Depressão não é falta de Deus!

Rodolfo Capler

 

Infelizmente, muitos associam depressão com a ausência de Deus. Ouvi isso na época em que travei uma batalha contra a doença. A suspeita de que alguma coisa não andava muito bem com a minha espiritualidade ou de que eu me afastara de Deus, pairava na mente de muita gente que me era próxima. “Como pode um clérigo estar com depressão?”, “Pra que serve a sua fé?”.
Esses questionamentos são frequentes – não só em ambientes religiosos – pois suas raízes se encontram no passado. Na Idade Média, a melancolia era enxergada como um pecado capital. Segundo o historiador Georges Minois, em sua “História do Suicídio”, no período medieval era corrente a ideia de que os melancólicos (muitos depressivos), eram dominados por um demônio que os atormentava, tirando-lhes suas forças psicomotoras e deixando-os a revolverem-se na cama até o meio-dia.
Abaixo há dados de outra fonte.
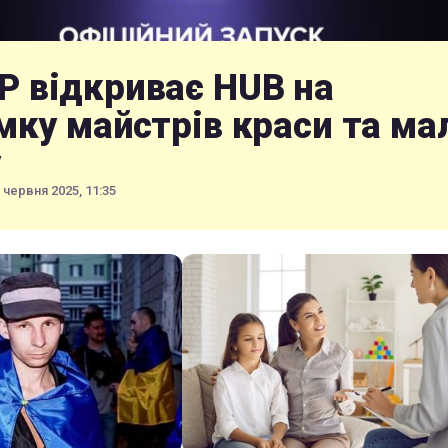
 відкриває HUB на
мку майстрів краси та ма
у
 червня 2025, 11:35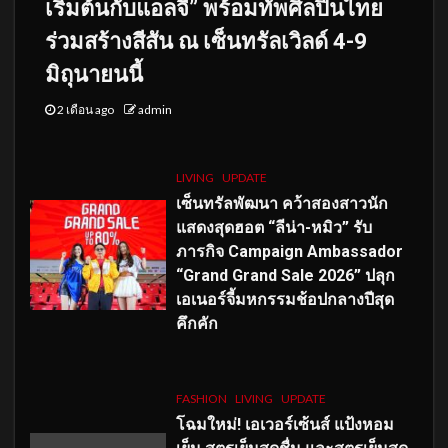
เริ่มต้นกับแอลจี” พร้อมทัพศิลปินไทย
ร่วมสร้างสีสัน ณ เซ็นทรัลเวิลด์ 4-9
มิถุนายนนี้
2 เดือน ago
admin
LIVING
UPDATE
เซ็นทรัลพัฒนา คว้าสองสาวนัก
แสดงสุดฮอต “ลีน่า-หมิว” รับ
ภารกิจ Campaign Ambassador
“Grand Grand Sale 2026” ปลุก
เอเนอร์จี้มหกรรมช้อปกลางปีสุด
คึกคัก
FASHION
LIVING
UPDATE
โฉมใหม่
! เอเวอร์เซ้นส์ แป้งหอม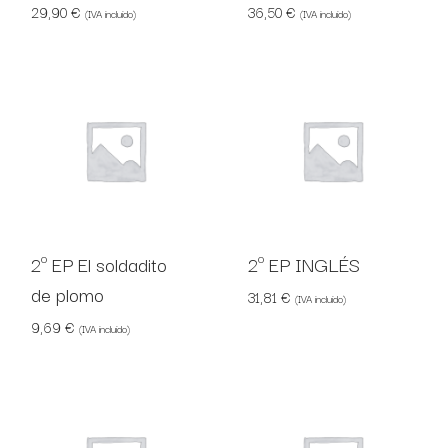
29,90
€
36,50
€
(IVA incluido)
(IVA incluido)
2º EP El soldadito
2º EP INGLÉS
de plomo
31,81
€
(IVA incluido)
9,69
€
(IVA incluido)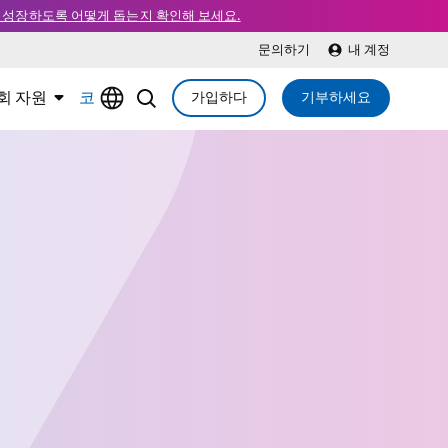
, 성장하도록 어떻게 돕는지 확인해 보세요.
문의하기
내 계정
회 자원
코
가입하다
기부하세요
Os sintomas depressivos, portanto, eram relacionados à ação direta do demônio.
Esse estigma teológico do ser depressivo, gerou uma visão distorcida não só acerca da doença, mas a respeito do portador da doença. Por essa razão, é muito comum pessoas que sofrem de transtorno depressivo serem julgadas por pessoas religiosas (implícita ou explicitamente), como carentes da presença de Deus ou sob a influência satânica. “Isso é falta de Deus”, me disse uma senhora, certa vez, quando me viu comprando anti-depressivos numa farmácia. Essa distorção teológica – que nos foi legada no período medieval -, serve apenas para estigmatizar pessoas doentes e para afastá-las da ajuda de que necessitam.
Além de medieval, essa compreensão é desonesta e amparada na inverdade, pois muitos dos maiores homens e mulheres de fé que o mundo já viu, tiveram uma impiedosa luta contra a depressão. A história do Cristianismo está cheia de santos depressivos que realizaram coisas maravilhosas a despeito da doença que enfrentavam.
Santa Flora de Beaulieu, Joana Francisca de Chantal, Elizabeth Ann Seton, São Franscisco de Sales, Santa Terezinha do Menino Jesus, Martinho Lutero, David Brainerd, John Bunyan, Willian Cowper e muitos outros, são exemplos de pessoas piedosas, que embora enfrentassem a depressão, expressaram uma fé inabalável em Deus e deixaram muitos frutos de amor no mundo.
A depressão não é falta de Deus; é uma doença neuronal caracterizada pela alteração de neurotransmissores no cérebro. Pessoas religiosas e não religiosas sofrem de depressão. Não há relação de causalidade entre a doença e a debilidade espiritual. Isto posto, é um desafio premente em nossa sociedade, quebrar o paradigma teológico do indivíduo depressivo como um ser alienado de Deus.